— WHAT YOU WILL DO —
Look for "Boolean" in each line of the records, and copy the lines that have it.

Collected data

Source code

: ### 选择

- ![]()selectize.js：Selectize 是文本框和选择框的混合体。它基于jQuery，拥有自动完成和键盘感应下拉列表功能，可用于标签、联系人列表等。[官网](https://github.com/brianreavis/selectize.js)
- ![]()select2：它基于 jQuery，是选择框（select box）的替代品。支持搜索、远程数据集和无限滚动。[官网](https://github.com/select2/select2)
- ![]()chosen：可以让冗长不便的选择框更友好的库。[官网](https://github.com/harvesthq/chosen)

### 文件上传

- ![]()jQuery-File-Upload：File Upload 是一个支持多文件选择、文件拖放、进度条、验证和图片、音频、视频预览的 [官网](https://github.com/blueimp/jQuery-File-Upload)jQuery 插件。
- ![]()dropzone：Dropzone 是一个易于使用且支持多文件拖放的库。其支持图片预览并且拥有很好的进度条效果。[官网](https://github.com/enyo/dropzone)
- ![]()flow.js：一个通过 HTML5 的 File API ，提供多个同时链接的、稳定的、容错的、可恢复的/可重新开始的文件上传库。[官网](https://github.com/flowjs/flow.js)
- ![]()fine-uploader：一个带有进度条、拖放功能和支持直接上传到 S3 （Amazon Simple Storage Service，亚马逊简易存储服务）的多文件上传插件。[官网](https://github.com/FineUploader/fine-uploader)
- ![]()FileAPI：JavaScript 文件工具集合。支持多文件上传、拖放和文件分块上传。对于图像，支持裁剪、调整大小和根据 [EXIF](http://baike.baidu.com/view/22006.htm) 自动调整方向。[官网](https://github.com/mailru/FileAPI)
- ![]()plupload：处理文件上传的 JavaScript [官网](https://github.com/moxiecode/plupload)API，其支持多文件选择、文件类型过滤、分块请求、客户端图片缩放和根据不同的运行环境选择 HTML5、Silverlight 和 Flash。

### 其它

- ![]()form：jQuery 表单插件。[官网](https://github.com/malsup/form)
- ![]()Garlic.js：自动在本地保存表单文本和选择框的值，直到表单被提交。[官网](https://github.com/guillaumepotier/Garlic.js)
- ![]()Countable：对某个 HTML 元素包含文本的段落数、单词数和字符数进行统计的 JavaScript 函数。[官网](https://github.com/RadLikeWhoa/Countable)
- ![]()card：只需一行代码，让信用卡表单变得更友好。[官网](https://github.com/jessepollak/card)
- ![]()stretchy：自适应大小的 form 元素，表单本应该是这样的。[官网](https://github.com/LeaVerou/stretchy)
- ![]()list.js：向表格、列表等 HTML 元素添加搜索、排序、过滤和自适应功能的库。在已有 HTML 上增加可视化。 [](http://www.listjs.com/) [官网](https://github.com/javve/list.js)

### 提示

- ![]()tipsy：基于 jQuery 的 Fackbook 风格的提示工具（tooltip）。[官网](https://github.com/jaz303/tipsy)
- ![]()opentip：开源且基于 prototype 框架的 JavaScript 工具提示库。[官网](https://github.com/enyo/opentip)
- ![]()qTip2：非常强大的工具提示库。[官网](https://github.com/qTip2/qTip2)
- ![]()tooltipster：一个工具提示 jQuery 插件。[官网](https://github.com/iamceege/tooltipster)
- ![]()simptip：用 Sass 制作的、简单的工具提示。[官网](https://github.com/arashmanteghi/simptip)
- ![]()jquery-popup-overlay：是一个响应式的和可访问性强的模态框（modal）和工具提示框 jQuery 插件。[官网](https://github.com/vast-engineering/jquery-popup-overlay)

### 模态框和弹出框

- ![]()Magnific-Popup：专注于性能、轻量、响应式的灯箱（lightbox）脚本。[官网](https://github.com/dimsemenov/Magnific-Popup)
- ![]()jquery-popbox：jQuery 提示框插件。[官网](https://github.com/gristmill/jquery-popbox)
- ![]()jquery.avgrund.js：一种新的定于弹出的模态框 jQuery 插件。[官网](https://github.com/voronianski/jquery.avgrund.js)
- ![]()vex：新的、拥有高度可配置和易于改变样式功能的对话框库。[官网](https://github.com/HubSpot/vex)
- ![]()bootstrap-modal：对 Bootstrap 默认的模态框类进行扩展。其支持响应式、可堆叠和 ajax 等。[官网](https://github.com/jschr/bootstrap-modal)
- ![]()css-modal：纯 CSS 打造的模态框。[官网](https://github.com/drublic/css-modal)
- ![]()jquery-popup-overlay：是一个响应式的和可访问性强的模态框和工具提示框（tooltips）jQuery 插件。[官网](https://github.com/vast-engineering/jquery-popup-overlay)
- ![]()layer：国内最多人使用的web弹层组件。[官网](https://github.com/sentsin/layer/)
---
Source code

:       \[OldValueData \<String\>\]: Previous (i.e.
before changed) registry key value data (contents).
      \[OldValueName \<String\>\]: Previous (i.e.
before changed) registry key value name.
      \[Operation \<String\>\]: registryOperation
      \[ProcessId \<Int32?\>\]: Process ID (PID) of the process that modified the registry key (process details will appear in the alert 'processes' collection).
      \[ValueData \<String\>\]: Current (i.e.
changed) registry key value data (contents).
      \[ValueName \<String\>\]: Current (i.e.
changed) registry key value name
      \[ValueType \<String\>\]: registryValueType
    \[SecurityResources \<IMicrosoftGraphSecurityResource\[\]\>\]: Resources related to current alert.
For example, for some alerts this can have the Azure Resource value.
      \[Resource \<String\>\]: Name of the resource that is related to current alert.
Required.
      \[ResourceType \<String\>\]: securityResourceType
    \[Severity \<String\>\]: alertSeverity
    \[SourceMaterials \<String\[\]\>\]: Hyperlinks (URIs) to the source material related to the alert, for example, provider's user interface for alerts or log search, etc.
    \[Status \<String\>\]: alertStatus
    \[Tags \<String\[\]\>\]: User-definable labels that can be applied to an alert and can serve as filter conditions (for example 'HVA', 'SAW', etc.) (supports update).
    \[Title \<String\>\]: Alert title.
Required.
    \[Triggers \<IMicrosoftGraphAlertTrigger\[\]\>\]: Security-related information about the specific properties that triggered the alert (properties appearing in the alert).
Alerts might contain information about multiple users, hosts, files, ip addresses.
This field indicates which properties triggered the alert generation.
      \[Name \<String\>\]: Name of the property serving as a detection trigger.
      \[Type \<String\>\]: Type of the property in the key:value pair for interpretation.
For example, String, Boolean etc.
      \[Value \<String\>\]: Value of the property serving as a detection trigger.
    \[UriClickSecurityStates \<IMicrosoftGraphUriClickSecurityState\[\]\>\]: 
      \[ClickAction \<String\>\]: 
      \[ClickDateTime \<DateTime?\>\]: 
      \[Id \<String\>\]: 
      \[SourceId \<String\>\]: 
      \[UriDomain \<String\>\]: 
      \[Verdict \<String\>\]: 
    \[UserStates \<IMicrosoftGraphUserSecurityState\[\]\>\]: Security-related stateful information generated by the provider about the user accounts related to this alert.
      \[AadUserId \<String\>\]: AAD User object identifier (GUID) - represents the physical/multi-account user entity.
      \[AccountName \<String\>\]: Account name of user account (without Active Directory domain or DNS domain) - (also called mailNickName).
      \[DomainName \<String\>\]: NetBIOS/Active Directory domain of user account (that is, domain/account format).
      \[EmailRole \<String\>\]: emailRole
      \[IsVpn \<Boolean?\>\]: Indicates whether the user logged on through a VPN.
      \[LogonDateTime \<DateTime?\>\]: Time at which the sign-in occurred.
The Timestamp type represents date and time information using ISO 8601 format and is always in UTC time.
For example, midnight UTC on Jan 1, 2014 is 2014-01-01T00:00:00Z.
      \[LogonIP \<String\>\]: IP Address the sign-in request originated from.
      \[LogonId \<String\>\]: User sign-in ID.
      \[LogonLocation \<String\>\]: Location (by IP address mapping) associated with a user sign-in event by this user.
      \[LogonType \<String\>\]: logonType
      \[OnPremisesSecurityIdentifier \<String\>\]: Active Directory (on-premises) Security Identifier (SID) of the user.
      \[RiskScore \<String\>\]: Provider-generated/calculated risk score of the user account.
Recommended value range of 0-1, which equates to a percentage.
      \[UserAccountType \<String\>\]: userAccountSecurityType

— RESPONSE FOR THIS EXERCISE —
For example, String, Boolean etc.
      \[IsVpn \<Boolean?\>\]: Indicates whether the user logged on through a VPN.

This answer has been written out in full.